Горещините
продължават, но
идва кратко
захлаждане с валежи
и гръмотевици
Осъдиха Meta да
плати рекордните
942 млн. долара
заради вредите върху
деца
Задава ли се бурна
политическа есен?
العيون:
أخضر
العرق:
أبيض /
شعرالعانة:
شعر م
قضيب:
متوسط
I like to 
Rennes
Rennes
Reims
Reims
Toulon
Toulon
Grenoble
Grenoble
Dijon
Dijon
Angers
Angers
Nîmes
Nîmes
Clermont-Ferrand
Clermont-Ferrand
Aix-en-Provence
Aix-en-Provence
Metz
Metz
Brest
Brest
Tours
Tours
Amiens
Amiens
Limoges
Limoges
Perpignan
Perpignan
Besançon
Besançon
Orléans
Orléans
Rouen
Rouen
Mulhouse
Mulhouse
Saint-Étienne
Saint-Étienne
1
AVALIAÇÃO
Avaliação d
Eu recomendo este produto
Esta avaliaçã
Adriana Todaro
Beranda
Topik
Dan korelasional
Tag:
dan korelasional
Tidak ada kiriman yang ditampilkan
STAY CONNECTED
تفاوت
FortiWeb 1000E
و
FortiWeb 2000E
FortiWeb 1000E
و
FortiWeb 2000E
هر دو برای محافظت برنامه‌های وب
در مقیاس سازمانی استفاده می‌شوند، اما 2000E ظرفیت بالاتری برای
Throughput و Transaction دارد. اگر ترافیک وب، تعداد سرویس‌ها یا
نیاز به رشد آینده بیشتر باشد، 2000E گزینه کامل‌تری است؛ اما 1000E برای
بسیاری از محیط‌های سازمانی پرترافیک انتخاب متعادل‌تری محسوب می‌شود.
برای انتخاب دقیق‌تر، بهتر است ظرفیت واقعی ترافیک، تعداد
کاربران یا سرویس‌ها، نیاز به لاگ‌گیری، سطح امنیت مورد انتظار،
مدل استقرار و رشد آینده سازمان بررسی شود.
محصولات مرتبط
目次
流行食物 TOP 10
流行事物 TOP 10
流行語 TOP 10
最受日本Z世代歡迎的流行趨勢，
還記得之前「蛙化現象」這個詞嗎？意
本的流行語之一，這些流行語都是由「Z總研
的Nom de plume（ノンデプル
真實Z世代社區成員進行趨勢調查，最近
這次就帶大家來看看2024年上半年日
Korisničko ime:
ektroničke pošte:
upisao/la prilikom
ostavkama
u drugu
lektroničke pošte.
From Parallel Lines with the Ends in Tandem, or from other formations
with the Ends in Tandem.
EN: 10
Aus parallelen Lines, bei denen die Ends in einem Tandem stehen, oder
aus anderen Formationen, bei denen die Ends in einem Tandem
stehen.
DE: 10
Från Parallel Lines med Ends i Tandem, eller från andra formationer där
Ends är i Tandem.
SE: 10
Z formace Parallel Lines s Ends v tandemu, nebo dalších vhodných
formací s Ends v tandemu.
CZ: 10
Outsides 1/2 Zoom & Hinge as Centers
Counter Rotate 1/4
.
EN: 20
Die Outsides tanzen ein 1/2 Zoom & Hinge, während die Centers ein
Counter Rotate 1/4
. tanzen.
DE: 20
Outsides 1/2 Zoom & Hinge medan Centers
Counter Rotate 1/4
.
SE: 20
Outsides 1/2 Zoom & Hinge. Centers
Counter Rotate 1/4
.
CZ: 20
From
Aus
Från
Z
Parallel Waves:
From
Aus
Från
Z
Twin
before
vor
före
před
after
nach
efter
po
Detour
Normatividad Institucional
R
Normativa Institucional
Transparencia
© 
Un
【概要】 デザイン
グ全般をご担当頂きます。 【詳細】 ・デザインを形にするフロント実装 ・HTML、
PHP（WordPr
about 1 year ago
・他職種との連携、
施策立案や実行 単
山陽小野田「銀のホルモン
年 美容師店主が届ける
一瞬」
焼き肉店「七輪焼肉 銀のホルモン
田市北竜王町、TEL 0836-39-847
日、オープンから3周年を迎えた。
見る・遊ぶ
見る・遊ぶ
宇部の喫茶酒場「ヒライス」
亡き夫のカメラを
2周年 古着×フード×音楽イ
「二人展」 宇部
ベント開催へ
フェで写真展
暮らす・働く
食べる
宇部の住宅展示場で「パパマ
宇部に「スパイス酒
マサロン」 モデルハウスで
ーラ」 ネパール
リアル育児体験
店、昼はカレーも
# # # # # # #
**PROBLEM TO WORK ON:**
Output every non-blank line of the item above as a Markdown table with two columns, Row for a sequential row number and Line for the line's text.

**SOLUTION BELOW:**
| Row | Line |
|---|---|
| 1 | Горещините |
| 2 | продължават, но |
| 3 | идва кратко |
| 4 | захлаждане с валежи |
| 5 | и гръмотевици |
| 6 | Осъдиха Meta да |
| 7 | плати рекордните |
| 8 | 942 млн. долара |
| 9 | заради вредите върху |
| 10 | деца |
| 11 | Задава ли се бурна |
| 12 | политическа есен? |
| 13 | العيون: |
| 14 | أخضر |
| 15 | العرق: |
| 16 | أبيض / |
| 17 | شعرالعانة: |
| 18 | شعر م |
| 19 | قضيب: |
| 20 | متوسط |
| 21 | I like to  |
| 22 | Rennes |
| 23 | Rennes |
| 24 | Reims |
| 25 | Reims |
| 26 | Toulon |
| 27 | Toulon |
| 28 | Grenoble |
| 29 | Grenoble |
| 30 | Dijon |
| 31 | Dijon |
| 32 | Angers |
| 33 | Angers |
| 34 | Nîmes |
| 35 | Nîmes |
| 36 | Clermont-Ferrand |
| 37 | Clermont-Ferrand |
| 38 | Aix-en-Provence |
| 39 | Aix-en-Provence |
| 40 | Metz |
| 41 | Metz |
| 42 | Brest |
| 43 | Brest |
| 44 | Tours |
| 45 | Tours |
| 46 | Amiens |
| 47 | Amiens |
| 48 | Limoges |
| 49 | Limoges |
| 50 | Perpignan |
| 51 | Perpignan |
| 52 | Besançon |
| 53 | Besançon |
| 54 | Orléans |
| 55 | Orléans |
| 56 | Rouen |
| 57 | Rouen |
| 58 | Mulhouse |
| 59 | Mulhouse |
| 60 | Saint-Étienne |
| 61 | Saint-Étienne |
| 62 | 1 |
| 63 | AVALIAÇÃO |
| 64 | Avaliação d |
| 65 | Eu recomendo este produto |
| 66 | Esta avaliaçã |
| 67 | Adriana Todaro |
| 68 | Beranda |
| 69 | Topik |
| 70 | Dan korelasional |
| 71 | Tag: |
| 72 | dan korelasional |
| 73 | Tidak ada kiriman yang ditampilkan |
| 74 | STAY CONNECTED |
| 75 | تفاوت |
| 76 | FortiWeb 1000E |
| 77 | و |
| 78 | FortiWeb 2000E |
| 79 | FortiWeb 1000E |
| 80 | و |
| 81 | FortiWeb 2000E |
| 82 | هر دو برای محافظت برنامه‌های وب |
| 83 | در مقیاس سازمانی استفاده می‌شوند، اما 2000E ظرفیت بالاتری برای |
| 84 | Throughput و Transaction دارد. اگر ترافیک وب، تعداد سرویس‌ها یا |
| 85 | نیاز به رشد آینده بیشتر باشد، 2000E گزینه کامل‌تری است؛ اما 1000E برای |
| 86 | بسیاری از محیط‌های سازمانی پرترافیک انتخاب متعادل‌تری محسوب می‌شود. |
| 87 | برای انتخاب دقیق‌تر، بهتر است ظرفیت واقعی ترافیک، تعداد |
| 88 | کاربران یا سرویس‌ها، نیاز به لاگ‌گیری، سطح امنیت مورد انتظار، |
| 89 | مدل استقرار و رشد آینده سازمان بررسی شود. |
| 90 | محصولات مرتبط |
| 91 | 目次 |
| 92 | 流行食物 TOP 10 |
| 93 | 流行事物 TOP 10 |
| 94 | 流行語 TOP 10 |
| 95 | 最受日本Z世代歡迎的流行趨勢， |
| 96 | 還記得之前「蛙化現象」這個詞嗎？意 |
| 97 | 本的流行語之一，這些流行語都是由「Z總研 |
| 98 | 的Nom de plume（ノンデプル |
| 99 | 真實Z世代社區成員進行趨勢調查，最近 |
| 100 | 這次就帶大家來看看2024年上半年日 |
| 101 | Korisničko ime: |
| 102 | ektroničke pošte: |
| 103 | upisao/la prilikom |
| 104 | ostavkama |
| 105 | u drugu |
| 106 | lektroničke pošte. |
| 107 | From Parallel Lines with the Ends in Tandem, or from other formations |
| 108 | with the Ends in Tandem. |
| 109 | EN: 10 |
| 110 | Aus parallelen Lines, bei denen die Ends in einem Tandem stehen, oder |
| 111 | aus anderen Formationen, bei denen die Ends in einem Tandem |
| 112 | stehen. |
| 113 | DE: 10 |
| 114 | Från Parallel Lines med Ends i Tandem, eller från andra formationer där |
| 115 | Ends är i Tandem. |
| 116 | SE: 10 |
| 117 | Z formace Parallel Lines s Ends v tandemu, nebo dalších vhodných |
| 118 | formací s Ends v tandemu. |
| 119 | CZ: 10 |
| 120 | Outsides 1/2 Zoom & Hinge as Centers |
| 121 | Counter Rotate 1/4 |
| 122 | . |
| 123 | EN: 20 |
| 124 | Die Outsides tanzen ein 1/2 Zoom & Hinge, während die Centers ein |
| 125 | Counter Rotate 1/4 |
| 126 | . tanzen. |
| 127 | DE: 20 |
| 128 | Outsides 1/2 Zoom & Hinge medan Centers |
| 129 | Counter Rotate 1/4 |
| 130 | . |
| 131 | SE: 20 |
| 132 | Outsides 1/2 Zoom & Hinge. Centers |
| 133 | Counter Rotate 1/4 |
| 134 | . |
| 135 | CZ: 20 |
| 136 | From |
| 137 | Aus |
| 138 | Från |
| 139 | Z |
| 140 | Parallel Waves: |
| 141 | From |
| 142 | Aus |
| 143 | Från |
| 144 | Z |
| 145 | Twin |
| 146 | before |
| 147 | vor |
| 148 | före |
| 149 | před |
| 150 | after |
| 151 | nach |
| 152 | efter |
| 153 | po |
| 154 | Detour |
| 155 | Normatividad Institucional |
| 156 | R |
| 157 | Normativa Institucional |
| 158 | Transparencia |
| 159 | ©  |
| 160 | Un |
| 161 | 【概要】 デザイン |
| 162 | グ全般をご担当頂きます。 【詳細】 ・デザインを形にするフロント実装 ・HTML、 |
| 163 | PHP（WordPr |
| 164 | about 1 year ago |
| 165 | ・他職種との連携、 |
| 166 | 施策立案や実行 単 |
| 167 | 山陽小野田「銀のホルモン |
| 168 | 年 美容師店主が届ける |
| 169 | 一瞬」 |
| 170 | 焼き肉店「七輪焼肉 銀のホルモン |
| 171 | 田市北竜王町、TEL 0836-39-847 |
| 172 | 日、オープンから3周年を迎えた。 |
| 173 | 見る・遊ぶ |
| 174 | 見る・遊ぶ |
| 175 | 宇部の喫茶酒場「ヒライス」 |
| 176 | 亡き夫のカメラを |
| 177 | 2周年 古着×フード×音楽イ |
| 178 | 「二人展」 宇部 |
| 179 | ベント開催へ |
| 180 | フェで写真展 |
| 181 | 暮らす・働く |
| 182 | 食べる |
| 183 | 宇部の住宅展示場で「パパマ |
| 184 | 宇部に「スパイス酒 |
| 185 | マサロン」 モデルハウスで |
| 186 | ーラ」 ネパール |
| 187 | リアル育児体験 |
| 188 | 店、昼はカレーも |